Millennials are in a particularly bad place, in general. About 66% of millennials report moderate or high levels of professional exhaustion, according to a recent AFLAC report.

“A possible explanation of higher levels of professional exhaustion in millennials could be their unique career pressure and expectations,” said the report, which includes “more demanding work environments than other generations, defined by constant connectivity, high performance expectations and a competitive labor market”. Generation Y workers are also part of the “sandwich generation”, taking care of aging children and their parents. According to a main financial report, more than 60% of workers juggling the two responsibilities are concerned about professional exhaustion.

The context of this crisis of professional exhaustion according to which young people are forced to navigate both several crises in the world: climate change, political instability, the continuous effects of the coco-9 pandemic, economic uncertainty and international conflicts such as the Russian-Ukraine war. The psychological impact is deep and measurable: research shows that distress linked to the pandemic and linked to the climate is linked to more symptoms of depression and anxiety and to reduce the quality of life related to health, while distress linked to war was associated with greater anxiety. In particular, according to Harvard researchers, almost half (45%) of young adults between 18 and 25 years old, think that their mental health is injured by a “global feeling that things collapse”.

The feeling of helplessness – to repel climate change, to deal with the effects of the political environment as a reduction in public health and armed violence, and more particularly to earn enough money to support lifestyles, family, housing and a future – has led to an erosion of institutional trust. Unlike baby boomers who have embraced existing institutions to become rich and live a comfortable life, the young generations do not think that institutions – which are perceived as bulky, hierarchical and a source of inequality and discrimination – can improve their situation. When combined with the economic realities Welch has identified, where hard work no longer guarantees progress, this explains why more than 50% of young people fear being poorer than their parents during their lives, according to the annual study of Leger.

Economic reality

Unlike previous generations that could reasonably expect the property and financial security through stable employment, young workers are faced with structural obstacles that have fundamentally changed career prospects.

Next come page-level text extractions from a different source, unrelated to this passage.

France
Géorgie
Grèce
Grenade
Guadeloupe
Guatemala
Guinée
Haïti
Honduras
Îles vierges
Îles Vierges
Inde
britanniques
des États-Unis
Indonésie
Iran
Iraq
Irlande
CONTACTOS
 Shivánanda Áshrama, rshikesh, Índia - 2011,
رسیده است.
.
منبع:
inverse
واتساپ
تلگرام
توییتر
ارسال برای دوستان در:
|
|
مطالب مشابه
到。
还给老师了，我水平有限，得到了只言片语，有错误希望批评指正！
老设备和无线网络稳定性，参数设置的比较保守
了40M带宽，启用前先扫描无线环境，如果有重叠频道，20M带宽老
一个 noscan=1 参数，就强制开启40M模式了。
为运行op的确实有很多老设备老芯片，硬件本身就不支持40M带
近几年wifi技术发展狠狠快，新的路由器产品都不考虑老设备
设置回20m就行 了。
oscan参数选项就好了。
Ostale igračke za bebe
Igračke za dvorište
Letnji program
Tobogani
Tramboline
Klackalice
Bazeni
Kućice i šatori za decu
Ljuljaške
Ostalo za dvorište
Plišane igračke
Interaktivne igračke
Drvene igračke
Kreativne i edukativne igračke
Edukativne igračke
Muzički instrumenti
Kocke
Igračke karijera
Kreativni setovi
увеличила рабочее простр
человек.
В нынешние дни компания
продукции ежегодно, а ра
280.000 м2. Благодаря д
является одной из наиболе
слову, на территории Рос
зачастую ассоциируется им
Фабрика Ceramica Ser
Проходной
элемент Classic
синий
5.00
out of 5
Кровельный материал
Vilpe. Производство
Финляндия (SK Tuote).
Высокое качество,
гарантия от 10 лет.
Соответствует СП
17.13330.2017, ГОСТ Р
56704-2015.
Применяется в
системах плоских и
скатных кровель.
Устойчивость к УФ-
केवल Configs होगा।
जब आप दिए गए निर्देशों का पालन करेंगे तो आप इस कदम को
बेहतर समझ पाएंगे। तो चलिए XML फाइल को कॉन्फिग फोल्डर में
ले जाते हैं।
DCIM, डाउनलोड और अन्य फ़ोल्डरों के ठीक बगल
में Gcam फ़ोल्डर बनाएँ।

“Gen Z thinks:” Yes, I looked at what happened to my parents’ career and looked at what happened to my older sister’s career and they worked very hard and they have always been dismissed “,” said Welch on the podcast.

Students’ debt represents an important burden, the Z generation paying on average $ 526 per month for loans, which doubles on an overall average of $ 284, according to Empower. Housing costs aggravated these pressures, which increased from 121% from 1960 to 2017, while median household income increased only by 29%. Currently, 87% of generation Z and 62% of millennials cannot afford to buy houses.

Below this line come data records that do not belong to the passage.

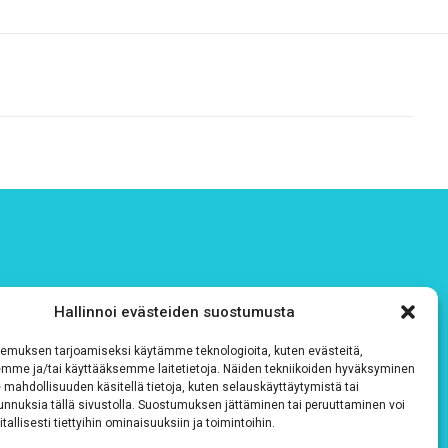
Hallinnoi evästeiden suostumusta
emuksen tarjoamiseksi käytämme teknologioita, kuten evästeitä,
emme ja/tai käyttääksemme laitetietoja. Näiden tekniikoiden hyväksyminen
 mahdollisuuden käsitellä tietoja, kuten selauskäyttäytymistä tai
 tunnuksia tällä sivustolla. Suostumuksen jättäminen tai peruuttaminen voi
tallisesti tiettyihin ominaisuuksiin ja toimintoihin.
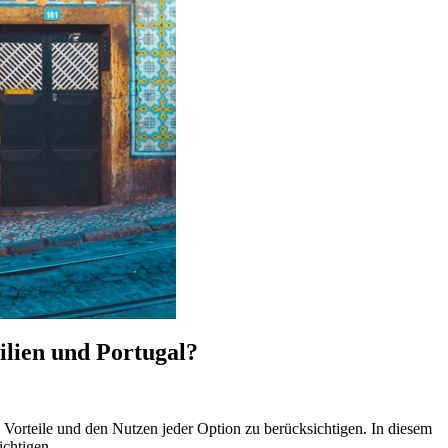
ilien und Portugal?
e Vorteile und den Nutzen jeder Option zu berücksichtigen. In diesem
ichtigen.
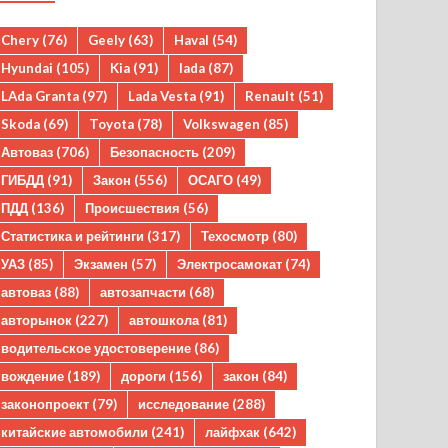
Chery
(76)
Geely
(63)
Haval
(54)
Hyundai
(105)
Kia
(91)
lada
(87)
LAda Granta
(97)
Lada Vesta
(91)
Renault
(51)
Skoda
(69)
Toyota
(78)
Volkswagen
(85)
Автоваз
(706)
Безопасность
(209)
ГИБДД
(91)
Закон
(556)
ОСАГО
(49)
ПДД
(136)
Происшествия
(56)
Статистика и рейтинги
(317)
Техосмотр
(80)
УАЗ
(85)
Экзамен
(57)
Электросамокат
(74)
автоваз
(88)
автозапчасти
(68)
авторынок
(227)
автошкола
(81)
водительское удостоверение
(86)
вождение
(189)
дороги
(156)
закон
(84)
законопроект
(79)
исследование
(288)
китайские автомобили
(241)
лайфхак
(642)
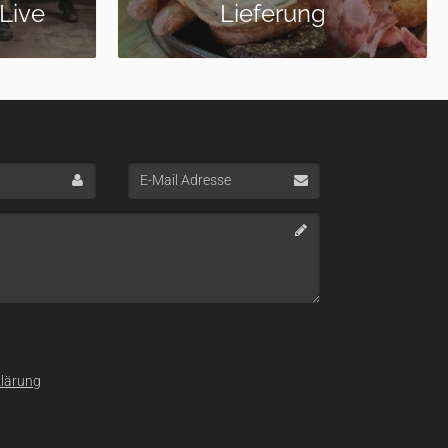
40 Schuss
E-
Mail
Adresse
lärung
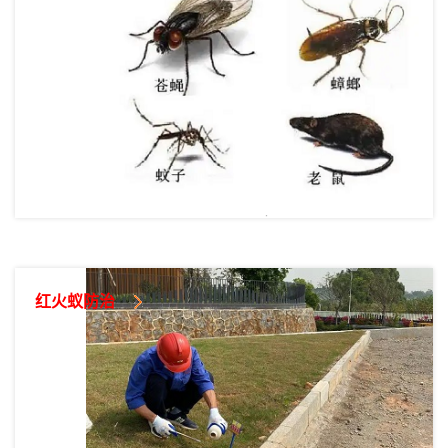
红火蚁防治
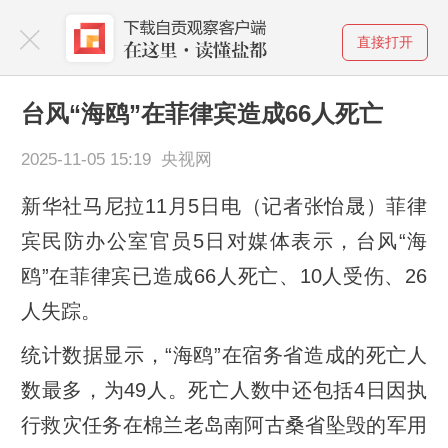
直接打开
台风“海鸥”在菲律宾造成66人死亡
2025-11-05 15:19 央视网
新华社马尼拉11月5日电（记者张怡晟）菲律
宾民防办公室官员5日对媒体表示，台风“海
鸥”在菲律宾已造成66人死亡、10人受伤、26
人失踪。
统计数据显示，“海鸥”在宿务省造成的死亡人
数最多，为49人。死亡人数中还包括4日因执
行救灾任务在棉兰老岛南阿古桑省坠毁的军用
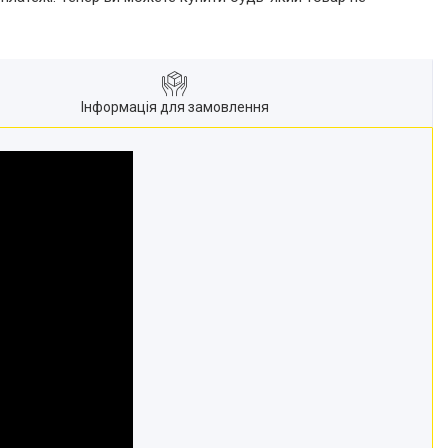
Інформація для замовлення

Employment challenges start immediately after graduation. According to a Kickresume report, around 58% of people graduated from last year are still looking for full -time work, compared to only 25% of previous generations. Only 12% of generation Z provides full -time employment per diploma, compared to 40% of previous graduates. Those who find work earn an average of $ 68,400 per year while transporting about $ 94,000 in personal debt, as Fortune previously reported.

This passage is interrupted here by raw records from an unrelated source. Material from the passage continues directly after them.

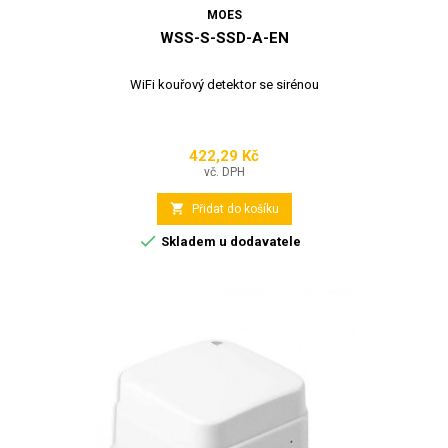
MOES
WSS-S-SSD-A-EN
WiFi kouřový detektor se sirénou
422,29 Kč
Cena
vč. DPH

Přidat do košíku

Skladem u dodavatele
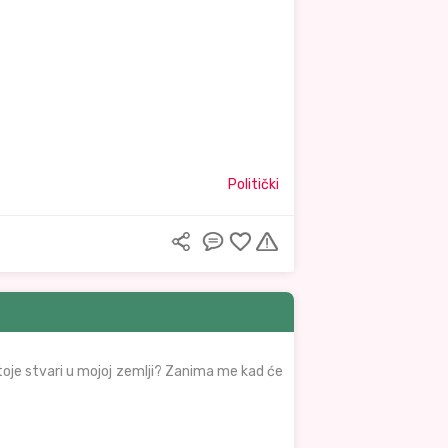
Politički
oje stvari u mojoj zemlji? Zanima me kad će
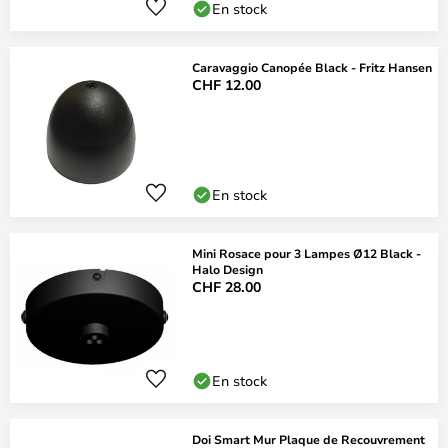
En stock
Caravaggio Canopée Black - Fritz Hansen
CHF 12.00
En stock
Mini Rosace pour 3 Lampes Ø12 Black -
Halo Design
CHF 28.00
En stock
Doi Smart Mur Plaque de Recouvrement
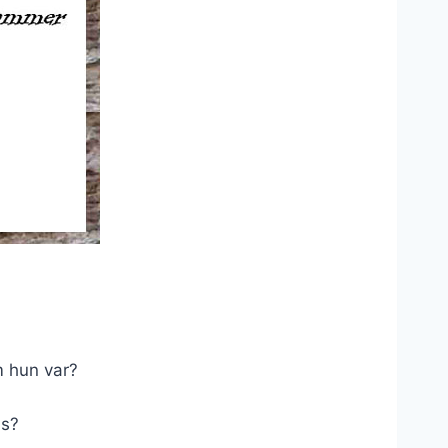
m hun var?
us?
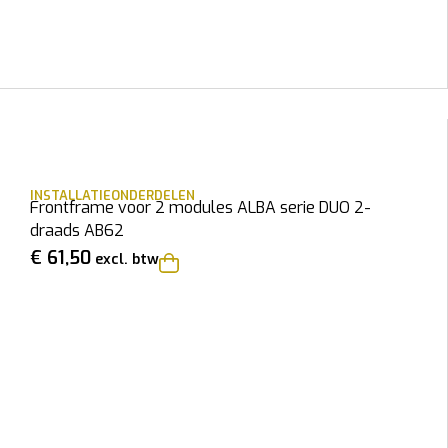
INSTALLATIEONDERDELEN
Frontframe voor 2 modules ALBA serie DUO 2-
draads AB62
€
61,50
excl. btw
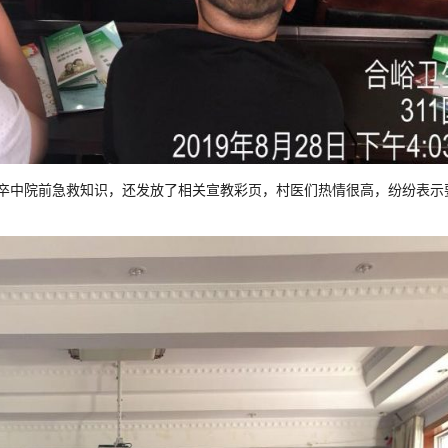
卒中院前急救知识，还发放了相关宣教彩页，村医们热情很高，纷纷表示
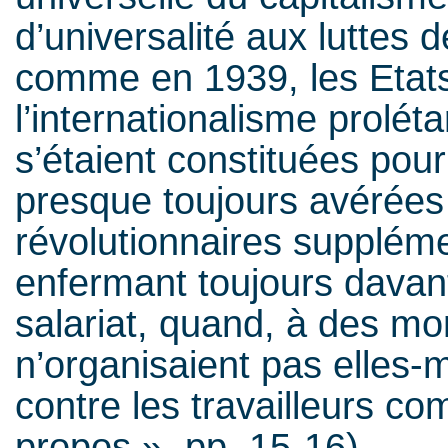
d’universalité aux luttes 
comme en 1939, les Etats
l’internationalisme proléta
s’étaient constituées pour
presque toujours avérées 
révolutionnaires supplémen
enfermant toujours davant
salariat, quand, à des mom
n’organisaient pas elles
contre les travailleurs co
propos », pp. 15-16)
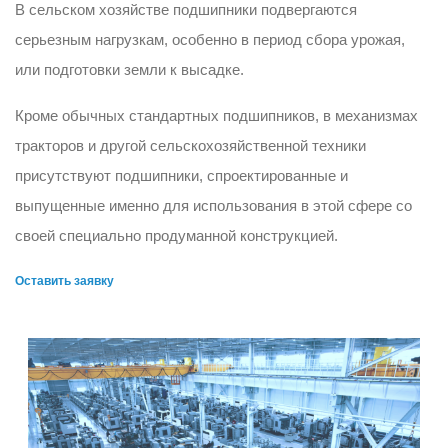
В сельском хозяйстве подшипники подвергаются
серьезным нагрузкам, особенно в период сбора урожая,
или подготовки земли к высадке.
Кроме обычных стандартных подшипников, в механизмах
тракторов и другой сельскохозяйственной техники
присутствуют подшипники, спроектированные и
выпущенные именно для использования в этой сфере со
своей специально продуманной конструкцией.
Оставить заявку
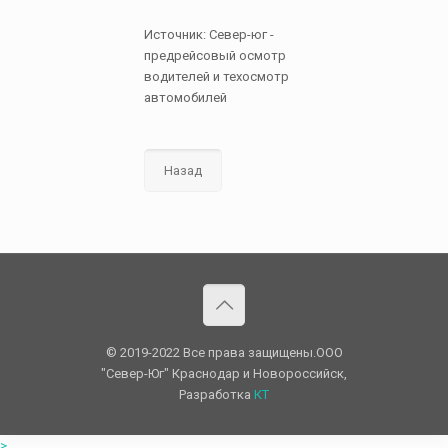
Источник: Север-юг -
предрейсовый осмотр
водителей и техосмотр
автомобилей
Назад
© 2019-2022 Все права защищены.OOO
"Север-Юг" Краснодар и Новороссийск,
Разработка
КТ
>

The generational gap has significant economic implications, with work burn-out activities costing $ 322 billion per year in productivity, according to Gallup, and generating health costs between 125 billion and 190 billion dollars. While the role of generation Z in the world workforce continues to grow and evolve, Welch’s ideas on hope provide a framework to understand why traditional approaches to workplace stress can be insufficient for young American workers.

You can watch the full episode of the Masters of Scale with Welch below:

https://www.youtube.com/watch?v=prip6o-c_ki

For this story, Fortune Used a generative AI to help an initial project. An editor checked the accuracy of the information before the publication.